In 1966, the Great Northern took delivery of six EMD SDP40 locomotives for use on the Western Star; they were also used on the Internationals between the westbound Western Star’s arrival, and the eastbound departure. The following year, eight EMD SDP45 locomotives joined their ranks.

In June 1969, trains 357 and 358, the morning service was discontinued in Washington state, it was October before the Canadian authorities completed their approvals. In the meantime a Vancouver to White Rock, BC shuttle service operated, but the crew usually outnumbered the passengers – if there were any. Due to the schedules needed to maintain reasonable connections with the Empire Builder and the Coast Pool Trains, two trainsets were still required.
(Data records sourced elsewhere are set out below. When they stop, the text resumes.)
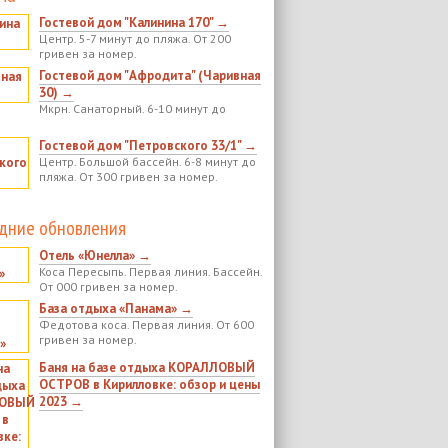
Гостевой дом "Калинина 170" →
Центр. 5-7 минут до пляжа. От 200
гривен за номер.
Гостевой дом "Афродита" (Чаривная
30) →
Мкрн. Санаторный. 6-10 минут до
Гостевой дом "Петровского 33/1" →
Центр. Большой бассейн. 6-8 минут до
пляжа. От 300 гривен за номер.
дние обновления
Отель «Юнелла» →
Коса Пересыпь. Первая линия. Бассейн.
От 000 гривен за номер.
База отдыха «Панама» →
Федотова коса. Первая линия. От 600
гривен за номер.
Баня на базе отдыха КОРАЛЛОВЫЙ
ОСТРОВ в Кирилловке: обзор и цены
2023 →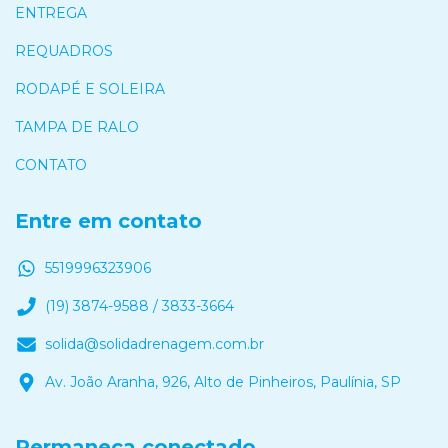
ENTREGA
REQUADROS
RODAPÉ E SOLEIRA
TAMPA DE RALO
CONTATO
Entre em contato
5519996323906
(19) 3874-9588 / 3833-3664
solida@solidadrenagem.com.br
Av. João Aranha, 926, Alto de Pinheiros, Paulínia, SP
Permaneça conectado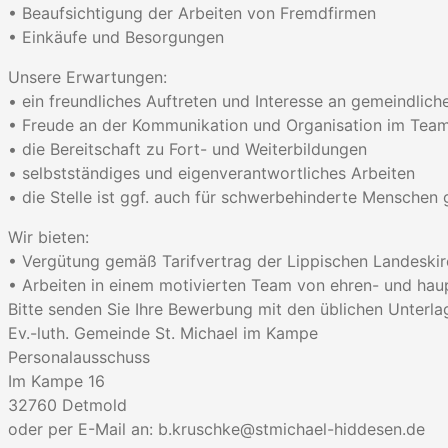
• Beaufsichtigung der Arbeiten von Fremdfirmen
• Einkäufe und Besorgungen
Unsere Erwartungen:
• ein freundliches Auftreten und Interesse an gemeindliche
• Freude an der Kommunikation und Organisation im Tea
• die Bereitschaft zu Fort- und Weiterbildungen
• selbstständiges und eigenverantwortliches Arbeiten
• die Stelle ist ggf. auch für schwerbehinderte Menschen 
Wir bieten:
• Vergütung gemäß Tarifvertrag der Lippischen Landeski
• Arbeiten in einem motivierten Team von ehren- und haup
Bitte senden Sie Ihre Bewerbung mit den üblichen Unterla
Ev.-luth. Gemeinde St. Michael im Kampe
Personalausschuss
Im Kampe 16
32760 Detmold
oder per E-Mail an: b.kruschke@stmichael-hiddesen.de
Trains 359 and 360 continued through the Burlington Northern Railroad merger of March 1970; BN renumbered them as trains 193 and 194. They finally expired fourteen months later as one of many trains discontinued on the startup of Amtrak on May 1, 1971. Amtrak would later operate the Pacific International over the same route 1972–1981. Service returned again in 1995 as the Mount Baker International, operated by Amtrak in partnership with the Washington State Department of Transportation (WSDOT). Since 1998, the route has been part of the Amtrak Cascades service using leased Talgo Pendular equipment, with one round trip from Seattle to Vancouver and one from Portland to Vancouver.